Il fait revenir les fumeurs et tous les autres à leur place «pour éviter que le DARD ne fasse une erreur». Au téléphone, une voix policière crie: «Plaquez-vous! Go, go, go!» C'est là qu'arrivent les déflagrations qui ont fait diversion, et que les vitres du train explosent.
Le conducteur est le dernier à s'asseoir et tout le monde se plaque contre son siège. Le forcené se retourne contre ses otages et s'est mis en route dans leur direction, mais les officiers interviennent.

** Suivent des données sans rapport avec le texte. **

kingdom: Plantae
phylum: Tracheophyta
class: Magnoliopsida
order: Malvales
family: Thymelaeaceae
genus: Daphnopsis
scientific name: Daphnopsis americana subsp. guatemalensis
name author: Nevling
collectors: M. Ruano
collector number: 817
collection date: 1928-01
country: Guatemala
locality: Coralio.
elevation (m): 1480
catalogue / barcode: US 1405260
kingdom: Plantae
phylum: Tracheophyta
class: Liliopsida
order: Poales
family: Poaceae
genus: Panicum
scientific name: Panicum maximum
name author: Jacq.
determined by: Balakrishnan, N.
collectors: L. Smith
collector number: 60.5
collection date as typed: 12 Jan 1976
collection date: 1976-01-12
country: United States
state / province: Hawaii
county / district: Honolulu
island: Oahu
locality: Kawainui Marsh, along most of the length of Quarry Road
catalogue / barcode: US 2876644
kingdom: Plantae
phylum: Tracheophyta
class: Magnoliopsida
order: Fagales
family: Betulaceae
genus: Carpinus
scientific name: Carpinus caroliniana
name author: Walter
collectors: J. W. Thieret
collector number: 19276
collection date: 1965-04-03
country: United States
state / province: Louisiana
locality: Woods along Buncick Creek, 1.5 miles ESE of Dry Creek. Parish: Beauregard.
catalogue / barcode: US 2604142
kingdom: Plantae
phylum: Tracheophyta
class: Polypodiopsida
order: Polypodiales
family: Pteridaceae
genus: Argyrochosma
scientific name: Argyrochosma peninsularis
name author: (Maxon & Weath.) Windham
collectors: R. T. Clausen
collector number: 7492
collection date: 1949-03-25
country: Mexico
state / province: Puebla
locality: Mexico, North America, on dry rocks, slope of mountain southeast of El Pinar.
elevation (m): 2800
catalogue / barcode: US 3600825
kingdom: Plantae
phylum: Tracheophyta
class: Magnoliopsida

Brad Smith raconte les derniers instants du preneur d'otages: «Il sort quelque chose, qu'il prend dans sa main. Je ne peux pas confirmer ce que c'était, mais la presse m'a appris plus tard qu'il s'agissait d'un couteau. Il l'a clairement levé au-dessus de sa tête et il a couru trois-quatre pas en hurlant des mots en farsi. C'est vraiment évident: il a voulu attaquer un officier du DARD. Il était à deux mètres à peine de l'officier, qui a riposté en ouvrant le feu. Sa vie était en danger, c'est normal. Au début, ils ont essayé de l'appréhender. Il s'est échappé des deux officiers qui essayaient de le maîtriser pour aller attaquer le troisième. Malheureusement pour l'officier, il n'a pas eu d'autre choix que de l'abattre.»
Parmi les otages, tous n'assistent pas à la scène. La police les évacue un par un depuis le fond. C'est le soulagement. Les 13 séquestrés se retrouvent dans une étable d'Essert-sous-Champvent, puis au commissariat d'Yverdon, où ils font leur déposition à la police, accompagnés par des psychologues.